Many Texas residents suffer from sleep apnea. It is a common sleep disorder that causes great difficulty breathing during resting hours with snoring being the primary symptom. Sleep apnea can become dire for many who do not seek treatment because they can die in their sleep when the heart is critically deprived of oxygen. The primary treatment for these patients has been the use of a CPAP ventilator while sleeping. And while the machines do as advertised with respect to allowing for a better sleep cycle, they do not come without some problems. And now, due to a specific problem, the Philips CPAP model DreamStation devices are being recalled by the U.S. Product Safety Commission.
The primary defect
The main issue with the Philips CPAP breathing devices is one of design and quality that has resulted in cancer for some users. They are built with foam insulation that serves as a sound and air barrier for an uninterrupted sleep cycle. According to complaints and lawsuits associated with the product liability recall, the devices do supply the needed oxygen. However, testing has shown that the foam insulation degrades over time in some machines, resulting in cancer for many long-term users.
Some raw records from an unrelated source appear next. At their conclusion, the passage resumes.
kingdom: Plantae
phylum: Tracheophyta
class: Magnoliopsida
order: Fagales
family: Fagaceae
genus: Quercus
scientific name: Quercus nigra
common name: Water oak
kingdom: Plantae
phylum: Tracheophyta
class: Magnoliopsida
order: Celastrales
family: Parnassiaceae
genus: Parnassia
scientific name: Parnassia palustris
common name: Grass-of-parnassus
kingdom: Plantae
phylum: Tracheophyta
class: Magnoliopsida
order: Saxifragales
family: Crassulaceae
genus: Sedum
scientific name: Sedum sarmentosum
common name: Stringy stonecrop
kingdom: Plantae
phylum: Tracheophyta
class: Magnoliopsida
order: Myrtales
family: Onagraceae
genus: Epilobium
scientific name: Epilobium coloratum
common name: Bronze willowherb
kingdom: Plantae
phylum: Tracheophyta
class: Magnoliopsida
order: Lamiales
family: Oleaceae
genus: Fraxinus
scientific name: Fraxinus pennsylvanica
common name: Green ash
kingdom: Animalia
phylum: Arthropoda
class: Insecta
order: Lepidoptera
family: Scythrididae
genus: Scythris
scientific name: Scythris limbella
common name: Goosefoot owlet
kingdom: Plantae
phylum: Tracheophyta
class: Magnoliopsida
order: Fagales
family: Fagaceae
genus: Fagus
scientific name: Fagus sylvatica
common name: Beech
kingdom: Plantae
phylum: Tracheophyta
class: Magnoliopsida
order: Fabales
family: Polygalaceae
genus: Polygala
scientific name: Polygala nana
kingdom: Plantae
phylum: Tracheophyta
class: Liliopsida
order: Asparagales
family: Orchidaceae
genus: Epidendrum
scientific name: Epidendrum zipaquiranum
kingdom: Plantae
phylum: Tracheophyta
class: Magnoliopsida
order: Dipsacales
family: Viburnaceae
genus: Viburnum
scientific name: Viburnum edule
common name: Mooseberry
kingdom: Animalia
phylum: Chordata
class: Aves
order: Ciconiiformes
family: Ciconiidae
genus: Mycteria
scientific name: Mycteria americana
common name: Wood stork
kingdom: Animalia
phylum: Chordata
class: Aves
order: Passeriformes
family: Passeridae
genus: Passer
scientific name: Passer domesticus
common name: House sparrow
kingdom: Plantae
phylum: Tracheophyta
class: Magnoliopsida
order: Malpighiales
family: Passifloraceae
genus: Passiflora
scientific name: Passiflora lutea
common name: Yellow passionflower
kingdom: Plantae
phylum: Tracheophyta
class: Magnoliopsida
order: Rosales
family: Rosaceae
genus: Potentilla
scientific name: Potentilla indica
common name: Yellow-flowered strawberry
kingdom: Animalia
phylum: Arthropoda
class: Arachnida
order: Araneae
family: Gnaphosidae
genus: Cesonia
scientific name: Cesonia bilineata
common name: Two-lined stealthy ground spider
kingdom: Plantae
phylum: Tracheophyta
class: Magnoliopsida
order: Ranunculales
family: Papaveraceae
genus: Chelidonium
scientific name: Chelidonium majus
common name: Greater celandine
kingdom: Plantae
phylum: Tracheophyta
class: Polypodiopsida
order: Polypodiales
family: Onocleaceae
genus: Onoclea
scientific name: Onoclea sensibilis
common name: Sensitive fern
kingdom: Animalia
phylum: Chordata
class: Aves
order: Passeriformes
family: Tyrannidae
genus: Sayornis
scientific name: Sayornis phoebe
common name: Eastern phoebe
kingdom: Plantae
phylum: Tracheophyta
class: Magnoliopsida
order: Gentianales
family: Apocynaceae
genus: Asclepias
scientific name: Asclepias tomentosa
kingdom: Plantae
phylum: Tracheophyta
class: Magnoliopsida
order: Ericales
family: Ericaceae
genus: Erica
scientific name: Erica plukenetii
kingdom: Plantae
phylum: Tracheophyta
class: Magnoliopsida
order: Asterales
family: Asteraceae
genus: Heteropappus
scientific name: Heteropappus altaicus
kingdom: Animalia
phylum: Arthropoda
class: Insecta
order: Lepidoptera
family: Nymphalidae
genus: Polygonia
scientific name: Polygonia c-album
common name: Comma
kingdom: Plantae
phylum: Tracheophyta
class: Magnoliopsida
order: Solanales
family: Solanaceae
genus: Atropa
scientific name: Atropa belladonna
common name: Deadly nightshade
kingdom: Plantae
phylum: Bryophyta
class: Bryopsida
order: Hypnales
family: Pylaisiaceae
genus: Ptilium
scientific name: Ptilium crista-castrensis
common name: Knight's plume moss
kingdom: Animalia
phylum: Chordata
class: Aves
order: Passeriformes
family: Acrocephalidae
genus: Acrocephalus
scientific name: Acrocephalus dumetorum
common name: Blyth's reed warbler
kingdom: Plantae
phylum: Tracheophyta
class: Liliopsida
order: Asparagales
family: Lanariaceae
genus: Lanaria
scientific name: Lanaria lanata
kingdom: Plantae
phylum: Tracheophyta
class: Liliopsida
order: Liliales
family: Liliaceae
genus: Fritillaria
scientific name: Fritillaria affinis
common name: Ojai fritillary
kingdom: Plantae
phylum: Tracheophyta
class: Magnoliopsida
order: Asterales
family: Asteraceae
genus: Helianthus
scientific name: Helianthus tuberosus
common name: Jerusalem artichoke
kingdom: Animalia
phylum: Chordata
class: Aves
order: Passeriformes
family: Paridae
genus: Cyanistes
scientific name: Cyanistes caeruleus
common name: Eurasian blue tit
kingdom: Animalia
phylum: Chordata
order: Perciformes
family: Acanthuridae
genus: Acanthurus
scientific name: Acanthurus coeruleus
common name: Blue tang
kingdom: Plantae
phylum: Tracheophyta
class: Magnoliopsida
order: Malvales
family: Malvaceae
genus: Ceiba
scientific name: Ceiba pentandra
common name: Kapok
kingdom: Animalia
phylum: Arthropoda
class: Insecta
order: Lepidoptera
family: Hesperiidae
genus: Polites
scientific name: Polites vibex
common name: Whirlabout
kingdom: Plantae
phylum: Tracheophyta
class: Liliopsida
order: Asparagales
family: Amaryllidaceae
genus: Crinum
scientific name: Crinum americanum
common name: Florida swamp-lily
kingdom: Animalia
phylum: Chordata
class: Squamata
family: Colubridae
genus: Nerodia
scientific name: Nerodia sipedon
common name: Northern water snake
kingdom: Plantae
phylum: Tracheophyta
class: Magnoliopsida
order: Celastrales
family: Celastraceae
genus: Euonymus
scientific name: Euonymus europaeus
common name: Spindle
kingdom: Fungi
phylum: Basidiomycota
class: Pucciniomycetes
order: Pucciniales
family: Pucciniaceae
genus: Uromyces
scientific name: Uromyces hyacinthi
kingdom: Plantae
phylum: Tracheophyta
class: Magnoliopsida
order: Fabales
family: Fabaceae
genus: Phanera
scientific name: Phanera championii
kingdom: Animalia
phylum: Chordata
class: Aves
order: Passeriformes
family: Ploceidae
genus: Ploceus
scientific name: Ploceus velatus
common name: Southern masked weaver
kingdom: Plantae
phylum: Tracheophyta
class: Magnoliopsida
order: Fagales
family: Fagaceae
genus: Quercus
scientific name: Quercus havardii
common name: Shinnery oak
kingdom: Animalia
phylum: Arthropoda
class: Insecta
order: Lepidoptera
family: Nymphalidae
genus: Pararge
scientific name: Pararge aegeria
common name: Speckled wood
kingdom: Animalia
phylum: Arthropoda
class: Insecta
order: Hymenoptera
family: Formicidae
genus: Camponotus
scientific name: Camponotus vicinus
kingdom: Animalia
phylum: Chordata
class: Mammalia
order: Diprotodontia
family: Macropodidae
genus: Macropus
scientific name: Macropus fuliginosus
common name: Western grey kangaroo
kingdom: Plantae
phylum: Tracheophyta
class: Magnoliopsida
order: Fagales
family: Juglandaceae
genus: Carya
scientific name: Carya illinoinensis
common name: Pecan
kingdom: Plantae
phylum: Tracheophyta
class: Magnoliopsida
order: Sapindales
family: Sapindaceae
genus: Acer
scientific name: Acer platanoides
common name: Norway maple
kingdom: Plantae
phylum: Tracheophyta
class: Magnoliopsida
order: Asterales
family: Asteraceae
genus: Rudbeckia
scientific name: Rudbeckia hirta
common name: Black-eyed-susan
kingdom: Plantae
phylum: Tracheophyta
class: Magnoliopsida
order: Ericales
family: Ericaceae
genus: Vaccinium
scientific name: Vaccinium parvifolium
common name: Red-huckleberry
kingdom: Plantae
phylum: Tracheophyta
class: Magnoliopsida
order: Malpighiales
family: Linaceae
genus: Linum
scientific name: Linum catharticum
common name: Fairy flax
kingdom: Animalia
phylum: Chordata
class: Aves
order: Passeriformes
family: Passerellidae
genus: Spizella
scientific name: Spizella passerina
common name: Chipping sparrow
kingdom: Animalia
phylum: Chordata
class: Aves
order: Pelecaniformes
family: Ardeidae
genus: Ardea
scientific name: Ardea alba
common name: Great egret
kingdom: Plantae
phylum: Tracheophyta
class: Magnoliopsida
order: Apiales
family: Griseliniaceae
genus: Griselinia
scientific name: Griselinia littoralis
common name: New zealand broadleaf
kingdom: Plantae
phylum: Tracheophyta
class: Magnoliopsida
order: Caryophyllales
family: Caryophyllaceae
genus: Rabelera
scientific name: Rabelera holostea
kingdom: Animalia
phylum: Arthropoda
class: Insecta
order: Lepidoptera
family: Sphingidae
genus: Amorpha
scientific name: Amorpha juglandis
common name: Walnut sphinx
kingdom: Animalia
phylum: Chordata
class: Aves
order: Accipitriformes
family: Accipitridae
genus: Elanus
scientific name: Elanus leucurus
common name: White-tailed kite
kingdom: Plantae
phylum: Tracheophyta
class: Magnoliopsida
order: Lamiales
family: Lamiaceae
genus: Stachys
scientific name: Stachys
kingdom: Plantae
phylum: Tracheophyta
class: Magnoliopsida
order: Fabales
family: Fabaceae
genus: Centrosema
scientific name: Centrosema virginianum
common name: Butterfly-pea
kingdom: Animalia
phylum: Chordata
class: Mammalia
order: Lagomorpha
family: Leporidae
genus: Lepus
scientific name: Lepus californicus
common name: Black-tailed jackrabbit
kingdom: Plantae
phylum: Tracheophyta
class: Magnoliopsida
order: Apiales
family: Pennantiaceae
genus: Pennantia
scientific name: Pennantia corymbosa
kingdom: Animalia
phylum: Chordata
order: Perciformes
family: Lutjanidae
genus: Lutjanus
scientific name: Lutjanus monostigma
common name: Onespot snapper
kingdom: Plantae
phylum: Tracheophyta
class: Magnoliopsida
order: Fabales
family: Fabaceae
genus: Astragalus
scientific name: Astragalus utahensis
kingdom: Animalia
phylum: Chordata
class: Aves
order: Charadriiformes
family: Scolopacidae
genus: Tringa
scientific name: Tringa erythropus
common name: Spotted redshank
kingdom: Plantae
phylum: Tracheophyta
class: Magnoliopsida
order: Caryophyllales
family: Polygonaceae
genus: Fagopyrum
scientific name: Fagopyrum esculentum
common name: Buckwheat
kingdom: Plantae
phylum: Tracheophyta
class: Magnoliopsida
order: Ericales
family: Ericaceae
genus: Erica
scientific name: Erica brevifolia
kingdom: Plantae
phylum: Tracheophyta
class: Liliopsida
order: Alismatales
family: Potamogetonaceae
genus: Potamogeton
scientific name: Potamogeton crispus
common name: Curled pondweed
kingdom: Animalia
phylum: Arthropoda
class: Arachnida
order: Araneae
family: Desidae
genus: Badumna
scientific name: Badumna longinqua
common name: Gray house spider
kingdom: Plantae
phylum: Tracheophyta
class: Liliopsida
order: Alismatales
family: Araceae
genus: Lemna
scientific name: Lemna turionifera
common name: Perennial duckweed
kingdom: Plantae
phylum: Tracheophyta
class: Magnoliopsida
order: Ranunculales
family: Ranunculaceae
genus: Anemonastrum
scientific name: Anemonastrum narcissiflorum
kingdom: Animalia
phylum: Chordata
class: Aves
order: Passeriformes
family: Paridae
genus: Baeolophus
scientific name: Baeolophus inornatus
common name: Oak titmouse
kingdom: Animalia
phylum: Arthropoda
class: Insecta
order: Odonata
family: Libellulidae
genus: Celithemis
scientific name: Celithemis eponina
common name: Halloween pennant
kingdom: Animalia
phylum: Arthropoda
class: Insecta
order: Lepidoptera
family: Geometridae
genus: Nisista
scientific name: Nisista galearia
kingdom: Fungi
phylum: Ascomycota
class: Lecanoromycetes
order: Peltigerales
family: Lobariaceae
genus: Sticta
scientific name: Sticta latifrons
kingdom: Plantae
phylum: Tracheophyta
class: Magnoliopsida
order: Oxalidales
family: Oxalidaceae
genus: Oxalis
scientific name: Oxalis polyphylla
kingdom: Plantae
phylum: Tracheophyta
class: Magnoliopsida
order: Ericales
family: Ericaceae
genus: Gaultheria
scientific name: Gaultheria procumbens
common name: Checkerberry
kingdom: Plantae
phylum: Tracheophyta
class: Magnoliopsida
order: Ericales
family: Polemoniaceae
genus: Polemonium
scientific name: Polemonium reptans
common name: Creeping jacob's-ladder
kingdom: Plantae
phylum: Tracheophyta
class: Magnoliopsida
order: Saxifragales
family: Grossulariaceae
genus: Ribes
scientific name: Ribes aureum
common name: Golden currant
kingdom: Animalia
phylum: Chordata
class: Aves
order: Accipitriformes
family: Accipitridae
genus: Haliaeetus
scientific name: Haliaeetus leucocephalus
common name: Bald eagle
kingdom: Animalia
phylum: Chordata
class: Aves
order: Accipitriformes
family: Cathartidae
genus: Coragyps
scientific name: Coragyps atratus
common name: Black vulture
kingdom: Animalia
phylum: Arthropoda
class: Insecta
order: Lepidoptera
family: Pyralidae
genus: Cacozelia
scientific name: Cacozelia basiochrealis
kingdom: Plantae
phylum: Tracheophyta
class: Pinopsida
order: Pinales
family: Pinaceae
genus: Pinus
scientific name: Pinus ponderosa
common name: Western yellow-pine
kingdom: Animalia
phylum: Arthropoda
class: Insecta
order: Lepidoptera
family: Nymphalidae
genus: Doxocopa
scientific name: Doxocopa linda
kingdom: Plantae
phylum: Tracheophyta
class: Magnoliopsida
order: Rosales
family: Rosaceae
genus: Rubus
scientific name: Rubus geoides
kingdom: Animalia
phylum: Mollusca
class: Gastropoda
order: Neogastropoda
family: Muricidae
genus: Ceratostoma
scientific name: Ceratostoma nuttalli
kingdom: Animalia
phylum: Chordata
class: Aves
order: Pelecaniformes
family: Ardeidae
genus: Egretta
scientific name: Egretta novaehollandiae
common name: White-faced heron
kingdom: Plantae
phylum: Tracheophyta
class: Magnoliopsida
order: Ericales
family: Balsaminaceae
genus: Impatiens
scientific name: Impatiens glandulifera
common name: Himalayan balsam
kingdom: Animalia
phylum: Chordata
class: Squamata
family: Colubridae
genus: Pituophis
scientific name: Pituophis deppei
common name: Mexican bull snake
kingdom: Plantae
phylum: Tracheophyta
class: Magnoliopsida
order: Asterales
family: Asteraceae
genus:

How the recall impacts a claim
The Philips Corporation has already taken action regarding the device problem, as they have set aside $590 million to cover the product liability claims and device replacements that assuredly will be coming after the recall. Additionally, Philips also announced they are in negotiations with the U.S. FDA to determine a time-effective repair and replacement strategy.
There are generally limitations on the amount of time that a consumer has to file a claim. Those affected should inform themselves about claim dates and other forms of compensation available.